After a flat opening featuring grim statistics, the proceedings explode into life during a concert by Chi-Raq (Nick Cannon), a Chicago gangsta who raps to a club full of fans about his love for his Spartan street gang and vows to shoot Cyclops (Wesley Snipes), the one-eyed leader of the rival Trojans. Predictably, some Trojans in the crowd start shooting up the place. The carnage continues unabated until a little girl is killed in the street one day, and her grieving mother (Jennifer Hudson) curses Chi-Raq’s girlfriend Lysistrata (Teyonah Parris) for her part in the war. Chastened, Lysistrata organizes a get-together with the Trojan women and leads a sex strike, denying the men sex until they call an end to the bloodshed and rallying her women with a cry of, “No peace, no pussy!”
Lee’s knack for music and movement makes that opening rap concert intoxicating, as the women in the front row move in unison with glow sticks in their hands. The rhymes in the script by Lee and Kevin Willmott are meant to mimic rap, and while some of them land with a thud, others land with real force. One beleaguered resident (Angela Bassett) remembers Sandy Hook and says, “When they kill white babies, and things don’t change / You know black lives are way out of range.”
Bassett is one of the luminaries in this formidable cast, which also features Samuel L. Jackson as a pimped-out Greek chorus dropping truth about Aristophanes.
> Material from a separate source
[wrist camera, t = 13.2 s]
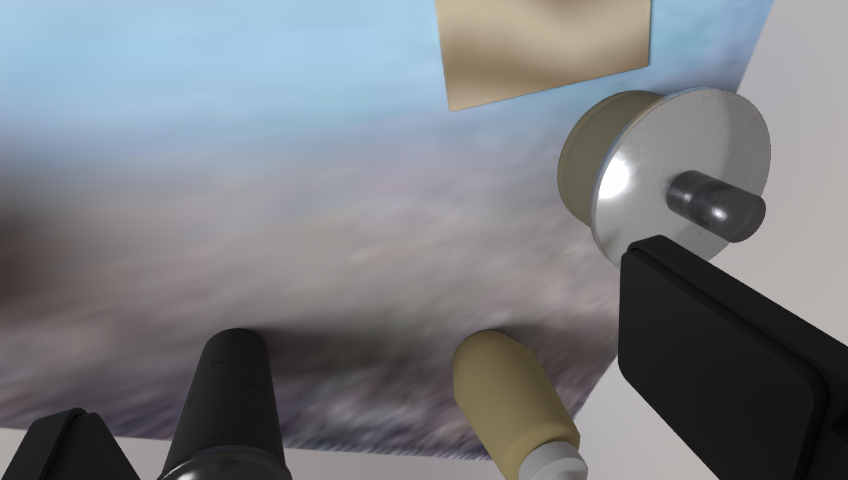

Dave Chappelle turns up as a strip club owner who’s suddenly without strippers, Steve Harris gives unholy glee to the part of a silly men’s rights activist, and Isiah Whitlock Jr. turns up to deliver an extra-long “Sheee-it.” More seriously, John Cusack shows more energy than he has in the last 10 years as a hippie priest who delivers a fiery eulogy for the murdered girl, apportioning blame to the NRA and the politicians without absolving the African-American community itself. This monologue lasts a full eight minutes, and Cusack is spellbinding. At the center of it all is Parris, who’s commanding here in a way that she wasn’t in Dear White People and makes herself look much taller than she is. (The stiletto heels and the huge Afro help.)
Focus has never been Spike Lee’s strong suit. He’s always finding things that interest him at the margins of his stories. In his best films, he makes us interested in them, but here and elsewhere, he just leads us up blind alleys, like the scenes with the predatory insurance salesman (Roger Guenveur Smith) or the uptight police commissioner (Harry J. Lennix). The scene with Lysistrata sexually enticing an Obama-hating Army general (David Patrick Kelly) who wears Confederate flag underwear is a big misfire, and Lee doesn’t get as much humor as he could out of the increasingly frustrated men in this story or Lysistrata’s sex strike going global. In this age where white resentment seems to be everywhere, there’s plenty of targets for an African-American satirist and Lee seems lost about where to aim. I’m not worried about that, because with all the terrific African-American filmmakers working today, somebody’s going to get it right. In the meantime, Chi-Raq hits often enough to keep Spike Lee current with the times.